The imx6ull file system reports an sqnum error

mark123 · ‎09-20-2024

Hello, nxp engineers

At present, our device will report detected log errors after running for a period of time, and the phenomenon is as follows. I don't know what caused it, bit flip or ecc error correction algorithm problem? Then I searched for this information, it seems that this problem is universal, said that only update the nand driver can be solved? Do you have a patch for 4.1.15?

Kernel version: L4.1.15

Nand: MT29F2G08ABAEAWP

UBIFS (ubi0:0): recovery needed
UBIFS error (ubi0:0 pid 1): replay_log_leb: bad sqnum 266064, commit sqnum 266897
UBIFS error (ubi0:0 pid 1): replay_log_leb: log error detected while replaying the log at LEB 4:2048
magic 0x6101831
crc 0x8667d5fb
node_type 7 (master node)
group_type 0 (no node group)
sqnum 266064
len 512
highest_inum 7018
commit number 5900
flags 0x3
log_lnum 5
root_lnum 1067
root_offs 113648
root_len 68
gc_lnum 539
ihead_lnum 1067
ihead_offs 114688
index_size 1018344
lpt_lnum 9
lpt_offs 86109
nhead_lnum 9
nhead_offs 88064
ltab_lnum 9
ltab_offs 86016
lsave_lnum 0
lsave_offs 0
lscan_lnum 1065
leb_cnt 1868
empty_lebs 1028
idx_lebs 186
total_free 130656256
total_dirty 39837896
total_used 64154960
total_dead 442368
total_dark 7469664
List of all partitions:
0100 65536 ram0 (driver?)
0101 65536 ram1 (driver?)
0102 65536 ram2 (driver?)
0103 65536 ram3 (driver?)
0104 65536 ram4 (driver?)
0105 65536 ram5 (driver?)
0106 65536 ram6 (driver?)
0107 65536 ram7 (driver?)
0108 65536 ram8 (driver?)
0109 65536 ram9 (driver?)
010a 65536 ram10 (driver?)
010b 65536 ram11 (driver?)
010c 65536 ram12 (driver?)
010d 65536 ram13 (driver?)
010e 65536 ram14 (driver?)
010f 65536 ram15 (driver?)
1f00 5120 mtdblock0 (driver?)
1f01 1024 mtdblock1 (driver?)
1f02 10240 mtdblock2 (driver?)
1f03 1024 mtdblock3 (driver?)
1f04 244736 mtdblock4 (driver?)
No filesystem could mount root, tried: ubifs
Kernel panic - not syncing: VFS: Unable to mount root fs on unknown-block(0,0)
---[ end Kernel panic - not syncing: VFS: Unable to mount root fs on unknown-block(0,0)

Zhiming_Liu · ‎09-23-2024

Hi @mark123

Please refer this patch:

https://patchwork.ozlabs.org/project/linux-mtd/patch/1417461159-2972-1-git-send-email-boris.brezillo...

Best Regards
Zhiming

mark123 · ‎09-23-2024

Hi,Zhiming
Thank you very much for your answer, I believe this patch is helpful for me.
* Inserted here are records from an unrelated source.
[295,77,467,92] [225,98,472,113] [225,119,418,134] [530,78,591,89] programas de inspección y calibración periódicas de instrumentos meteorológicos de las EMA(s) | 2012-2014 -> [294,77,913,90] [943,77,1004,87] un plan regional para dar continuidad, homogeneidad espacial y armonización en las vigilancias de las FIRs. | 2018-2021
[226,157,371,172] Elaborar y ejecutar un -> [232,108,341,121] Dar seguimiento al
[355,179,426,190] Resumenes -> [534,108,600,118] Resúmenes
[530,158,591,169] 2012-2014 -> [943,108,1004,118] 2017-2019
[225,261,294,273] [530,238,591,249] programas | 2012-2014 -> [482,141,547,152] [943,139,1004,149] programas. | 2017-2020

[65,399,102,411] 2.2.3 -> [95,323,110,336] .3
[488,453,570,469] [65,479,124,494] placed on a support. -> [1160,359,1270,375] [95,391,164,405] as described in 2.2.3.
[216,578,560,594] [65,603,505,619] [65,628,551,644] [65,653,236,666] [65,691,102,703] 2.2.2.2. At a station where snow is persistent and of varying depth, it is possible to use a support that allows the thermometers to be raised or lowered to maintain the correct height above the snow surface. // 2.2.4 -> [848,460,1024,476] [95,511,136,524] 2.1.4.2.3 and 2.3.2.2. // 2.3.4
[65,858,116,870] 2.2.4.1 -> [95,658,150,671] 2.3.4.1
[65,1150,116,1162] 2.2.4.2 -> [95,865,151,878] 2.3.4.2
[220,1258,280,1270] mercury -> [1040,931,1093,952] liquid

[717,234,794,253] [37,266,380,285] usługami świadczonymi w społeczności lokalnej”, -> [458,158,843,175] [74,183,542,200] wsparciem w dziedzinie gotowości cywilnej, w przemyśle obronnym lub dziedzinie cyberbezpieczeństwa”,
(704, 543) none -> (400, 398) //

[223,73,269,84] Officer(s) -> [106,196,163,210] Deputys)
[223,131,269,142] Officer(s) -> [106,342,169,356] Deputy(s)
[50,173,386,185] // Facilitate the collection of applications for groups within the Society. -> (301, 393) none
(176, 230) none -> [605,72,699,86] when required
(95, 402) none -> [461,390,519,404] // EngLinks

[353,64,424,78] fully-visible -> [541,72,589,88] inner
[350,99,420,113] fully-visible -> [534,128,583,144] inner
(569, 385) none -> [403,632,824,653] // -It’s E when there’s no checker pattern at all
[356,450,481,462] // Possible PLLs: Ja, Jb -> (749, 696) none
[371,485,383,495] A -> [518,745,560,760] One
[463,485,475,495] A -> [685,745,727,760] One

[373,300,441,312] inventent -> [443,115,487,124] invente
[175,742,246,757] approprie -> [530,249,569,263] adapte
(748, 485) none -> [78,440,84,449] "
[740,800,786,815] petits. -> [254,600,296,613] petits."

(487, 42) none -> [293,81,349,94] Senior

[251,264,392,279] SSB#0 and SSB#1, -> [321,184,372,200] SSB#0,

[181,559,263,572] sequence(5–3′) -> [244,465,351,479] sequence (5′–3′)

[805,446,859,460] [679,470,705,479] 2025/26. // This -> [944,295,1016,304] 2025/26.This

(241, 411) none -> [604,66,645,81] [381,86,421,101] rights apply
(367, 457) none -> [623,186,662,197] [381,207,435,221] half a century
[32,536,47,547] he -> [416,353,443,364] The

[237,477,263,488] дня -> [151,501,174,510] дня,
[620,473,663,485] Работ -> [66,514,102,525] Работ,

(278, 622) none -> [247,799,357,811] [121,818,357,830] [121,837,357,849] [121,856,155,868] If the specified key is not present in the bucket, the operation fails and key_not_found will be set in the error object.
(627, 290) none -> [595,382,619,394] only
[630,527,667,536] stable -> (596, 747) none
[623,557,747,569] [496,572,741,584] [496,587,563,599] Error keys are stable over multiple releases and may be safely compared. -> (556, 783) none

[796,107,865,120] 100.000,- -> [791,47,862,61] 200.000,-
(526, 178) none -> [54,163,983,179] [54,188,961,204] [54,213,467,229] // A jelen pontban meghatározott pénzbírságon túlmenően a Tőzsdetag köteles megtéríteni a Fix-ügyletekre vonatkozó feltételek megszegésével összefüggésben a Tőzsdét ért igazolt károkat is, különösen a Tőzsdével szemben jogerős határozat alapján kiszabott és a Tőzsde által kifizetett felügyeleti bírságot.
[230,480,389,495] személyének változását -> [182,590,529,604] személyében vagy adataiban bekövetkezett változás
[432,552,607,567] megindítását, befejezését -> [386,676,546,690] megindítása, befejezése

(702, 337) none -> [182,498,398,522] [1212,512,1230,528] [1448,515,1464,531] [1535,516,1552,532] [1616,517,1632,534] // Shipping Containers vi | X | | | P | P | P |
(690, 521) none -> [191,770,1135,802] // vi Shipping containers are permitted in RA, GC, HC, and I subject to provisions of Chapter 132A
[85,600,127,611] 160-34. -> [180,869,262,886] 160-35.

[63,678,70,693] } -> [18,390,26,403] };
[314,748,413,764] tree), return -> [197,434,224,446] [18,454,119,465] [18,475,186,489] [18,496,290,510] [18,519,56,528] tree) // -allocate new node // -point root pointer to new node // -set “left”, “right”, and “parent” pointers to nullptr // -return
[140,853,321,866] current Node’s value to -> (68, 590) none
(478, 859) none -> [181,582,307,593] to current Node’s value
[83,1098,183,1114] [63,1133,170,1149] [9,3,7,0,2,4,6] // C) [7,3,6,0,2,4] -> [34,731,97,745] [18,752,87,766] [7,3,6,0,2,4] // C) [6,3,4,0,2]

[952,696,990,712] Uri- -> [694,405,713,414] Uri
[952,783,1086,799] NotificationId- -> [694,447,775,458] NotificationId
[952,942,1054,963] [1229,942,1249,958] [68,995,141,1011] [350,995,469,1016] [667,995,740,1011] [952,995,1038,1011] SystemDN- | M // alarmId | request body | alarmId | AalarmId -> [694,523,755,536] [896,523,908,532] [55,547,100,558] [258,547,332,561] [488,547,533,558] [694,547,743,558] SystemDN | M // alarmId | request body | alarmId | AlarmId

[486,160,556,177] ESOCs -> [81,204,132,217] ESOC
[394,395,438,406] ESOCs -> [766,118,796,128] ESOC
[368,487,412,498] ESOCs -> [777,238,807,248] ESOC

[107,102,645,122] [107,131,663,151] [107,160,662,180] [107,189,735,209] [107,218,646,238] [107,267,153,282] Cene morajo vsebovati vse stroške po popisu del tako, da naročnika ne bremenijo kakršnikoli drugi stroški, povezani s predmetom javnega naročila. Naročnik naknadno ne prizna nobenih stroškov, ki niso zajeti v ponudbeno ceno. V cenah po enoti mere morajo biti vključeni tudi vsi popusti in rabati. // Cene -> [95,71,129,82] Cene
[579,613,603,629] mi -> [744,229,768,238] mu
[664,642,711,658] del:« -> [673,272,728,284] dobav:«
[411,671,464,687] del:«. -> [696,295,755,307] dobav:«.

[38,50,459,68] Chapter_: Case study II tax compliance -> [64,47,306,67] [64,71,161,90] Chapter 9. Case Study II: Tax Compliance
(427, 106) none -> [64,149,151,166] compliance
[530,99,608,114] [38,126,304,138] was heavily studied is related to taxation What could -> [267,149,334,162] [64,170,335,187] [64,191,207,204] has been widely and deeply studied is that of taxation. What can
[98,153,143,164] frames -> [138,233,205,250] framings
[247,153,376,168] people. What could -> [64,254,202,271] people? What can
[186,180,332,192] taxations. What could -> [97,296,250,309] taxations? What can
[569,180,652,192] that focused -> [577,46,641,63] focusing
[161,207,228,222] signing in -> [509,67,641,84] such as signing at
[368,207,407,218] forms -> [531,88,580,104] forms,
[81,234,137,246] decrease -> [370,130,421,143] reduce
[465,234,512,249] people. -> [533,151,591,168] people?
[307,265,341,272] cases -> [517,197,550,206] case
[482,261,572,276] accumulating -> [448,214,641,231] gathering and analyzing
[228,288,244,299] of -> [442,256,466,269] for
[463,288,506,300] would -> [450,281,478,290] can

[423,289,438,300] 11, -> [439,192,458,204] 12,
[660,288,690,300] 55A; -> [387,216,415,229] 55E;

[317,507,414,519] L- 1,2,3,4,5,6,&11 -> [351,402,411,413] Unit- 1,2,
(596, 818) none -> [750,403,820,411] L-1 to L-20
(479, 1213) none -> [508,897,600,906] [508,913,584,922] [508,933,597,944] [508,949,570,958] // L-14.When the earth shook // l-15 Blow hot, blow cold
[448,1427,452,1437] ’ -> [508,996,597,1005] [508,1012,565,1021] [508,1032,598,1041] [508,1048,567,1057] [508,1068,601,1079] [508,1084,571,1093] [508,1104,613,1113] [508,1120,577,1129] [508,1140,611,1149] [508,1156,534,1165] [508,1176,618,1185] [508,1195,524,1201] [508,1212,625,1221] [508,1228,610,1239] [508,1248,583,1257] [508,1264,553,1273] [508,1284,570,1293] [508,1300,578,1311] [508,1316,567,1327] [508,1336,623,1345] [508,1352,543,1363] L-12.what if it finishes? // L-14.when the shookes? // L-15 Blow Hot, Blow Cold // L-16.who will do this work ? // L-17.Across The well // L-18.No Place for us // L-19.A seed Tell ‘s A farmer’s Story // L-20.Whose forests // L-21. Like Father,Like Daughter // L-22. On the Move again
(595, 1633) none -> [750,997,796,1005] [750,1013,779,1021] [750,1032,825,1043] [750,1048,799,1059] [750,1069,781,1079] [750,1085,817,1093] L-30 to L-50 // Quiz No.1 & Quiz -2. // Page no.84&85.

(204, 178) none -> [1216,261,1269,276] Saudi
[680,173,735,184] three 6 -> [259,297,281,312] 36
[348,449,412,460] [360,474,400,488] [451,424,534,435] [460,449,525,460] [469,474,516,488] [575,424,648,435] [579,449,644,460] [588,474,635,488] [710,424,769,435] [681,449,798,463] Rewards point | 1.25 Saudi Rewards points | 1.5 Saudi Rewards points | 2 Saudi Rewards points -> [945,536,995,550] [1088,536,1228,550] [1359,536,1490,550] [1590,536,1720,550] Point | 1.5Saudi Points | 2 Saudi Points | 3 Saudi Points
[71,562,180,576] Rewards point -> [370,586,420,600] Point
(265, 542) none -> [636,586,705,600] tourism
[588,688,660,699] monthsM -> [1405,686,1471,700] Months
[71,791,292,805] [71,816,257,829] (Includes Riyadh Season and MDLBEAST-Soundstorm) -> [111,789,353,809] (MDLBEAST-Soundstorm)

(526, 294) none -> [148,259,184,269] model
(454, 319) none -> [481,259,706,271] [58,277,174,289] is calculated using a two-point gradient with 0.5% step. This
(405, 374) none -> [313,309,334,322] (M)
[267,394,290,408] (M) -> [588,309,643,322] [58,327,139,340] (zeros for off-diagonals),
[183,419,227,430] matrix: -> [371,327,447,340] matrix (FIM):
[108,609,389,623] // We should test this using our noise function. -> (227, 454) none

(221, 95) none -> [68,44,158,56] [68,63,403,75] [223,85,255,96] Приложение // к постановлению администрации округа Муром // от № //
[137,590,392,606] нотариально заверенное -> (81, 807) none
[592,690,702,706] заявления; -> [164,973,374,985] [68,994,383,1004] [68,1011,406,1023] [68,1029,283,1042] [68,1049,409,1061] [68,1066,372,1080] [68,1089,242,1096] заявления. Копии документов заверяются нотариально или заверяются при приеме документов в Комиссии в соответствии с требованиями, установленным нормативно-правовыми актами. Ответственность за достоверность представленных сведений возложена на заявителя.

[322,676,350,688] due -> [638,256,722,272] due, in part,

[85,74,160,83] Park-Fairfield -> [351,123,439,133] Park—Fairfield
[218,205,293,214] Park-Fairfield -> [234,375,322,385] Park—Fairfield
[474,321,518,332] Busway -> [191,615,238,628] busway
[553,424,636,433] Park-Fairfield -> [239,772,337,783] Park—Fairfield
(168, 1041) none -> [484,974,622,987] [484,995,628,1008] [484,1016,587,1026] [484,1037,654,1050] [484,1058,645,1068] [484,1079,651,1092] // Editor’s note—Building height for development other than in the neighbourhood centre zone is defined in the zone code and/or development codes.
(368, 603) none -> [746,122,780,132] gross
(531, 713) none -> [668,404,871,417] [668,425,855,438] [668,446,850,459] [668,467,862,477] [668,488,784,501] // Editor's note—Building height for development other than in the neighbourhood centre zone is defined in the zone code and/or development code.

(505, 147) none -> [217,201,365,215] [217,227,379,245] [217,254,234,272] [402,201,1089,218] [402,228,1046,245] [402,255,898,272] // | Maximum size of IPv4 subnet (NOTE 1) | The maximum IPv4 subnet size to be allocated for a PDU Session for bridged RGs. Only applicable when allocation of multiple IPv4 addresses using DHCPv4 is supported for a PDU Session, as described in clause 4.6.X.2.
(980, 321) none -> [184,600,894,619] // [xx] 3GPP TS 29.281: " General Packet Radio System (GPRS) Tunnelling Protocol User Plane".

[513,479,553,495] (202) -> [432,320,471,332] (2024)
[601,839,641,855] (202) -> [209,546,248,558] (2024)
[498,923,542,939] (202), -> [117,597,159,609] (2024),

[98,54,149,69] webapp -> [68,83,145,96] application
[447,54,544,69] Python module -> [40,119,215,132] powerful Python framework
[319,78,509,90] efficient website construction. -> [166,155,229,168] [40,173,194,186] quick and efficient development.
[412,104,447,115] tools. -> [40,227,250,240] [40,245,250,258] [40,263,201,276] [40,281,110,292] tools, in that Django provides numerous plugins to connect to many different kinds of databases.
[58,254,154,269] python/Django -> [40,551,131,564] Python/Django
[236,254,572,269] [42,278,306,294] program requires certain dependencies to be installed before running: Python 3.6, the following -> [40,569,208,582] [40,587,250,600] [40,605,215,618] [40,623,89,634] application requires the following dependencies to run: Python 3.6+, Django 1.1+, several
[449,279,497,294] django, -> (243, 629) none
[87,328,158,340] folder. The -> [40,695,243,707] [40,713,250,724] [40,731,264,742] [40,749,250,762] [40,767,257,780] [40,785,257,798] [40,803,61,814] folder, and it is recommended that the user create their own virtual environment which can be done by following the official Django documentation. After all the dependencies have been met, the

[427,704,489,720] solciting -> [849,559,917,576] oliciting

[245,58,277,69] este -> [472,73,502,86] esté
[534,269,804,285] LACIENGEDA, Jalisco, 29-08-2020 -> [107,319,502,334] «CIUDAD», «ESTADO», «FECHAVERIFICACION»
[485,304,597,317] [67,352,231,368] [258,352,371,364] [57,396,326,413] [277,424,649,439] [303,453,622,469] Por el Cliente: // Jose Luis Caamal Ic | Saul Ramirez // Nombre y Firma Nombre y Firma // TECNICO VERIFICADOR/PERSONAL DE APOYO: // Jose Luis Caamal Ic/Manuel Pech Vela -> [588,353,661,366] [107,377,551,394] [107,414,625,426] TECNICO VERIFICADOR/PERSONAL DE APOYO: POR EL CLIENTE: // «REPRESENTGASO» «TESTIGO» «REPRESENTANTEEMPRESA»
I also have a doubt, I checked the patch you sent, it does introduce the problem of bit flipping, but the source code of the replay_log_leb error appears above in fs/ubifs/replay.c. Looks like there was a problem with the save or commit of the write log (this error occurred randomly during a power-off)? If bit reversal occurs, does logging fail?

Zhiming_Liu · ‎09-25-2024

Hi

I find the v7 of this patch: https://lists.infradead.org/pipermail/linux-mtd/2014-January/051357.html

The BCH block typically used with a GPMI block on an i.MX28/i.MX6 is only
able to correct bitflips on data actually streamed through the block.
When erasing a block the data does not stream through the BCH block
and therefore no ECC data is written to the NAND chip. This causes
gpmi_ecc_read_page to return failure as soon as a single non-1-bit is
found in an erased page. Typically causing problems at higher levels
(ubifs corrupted empty space warnings).

Best Regards
Zhiming

mark123 · ‎09-25-2024

Thanks, I have applied the patch, and I don't know if this problem will still occur, because from the error I posted, it should not be a blank page error or a bit flip. It looks like there is a problem with the ubifs log area, and it is random. I don't know what caused it, do you have any suggestions for troubleshooting?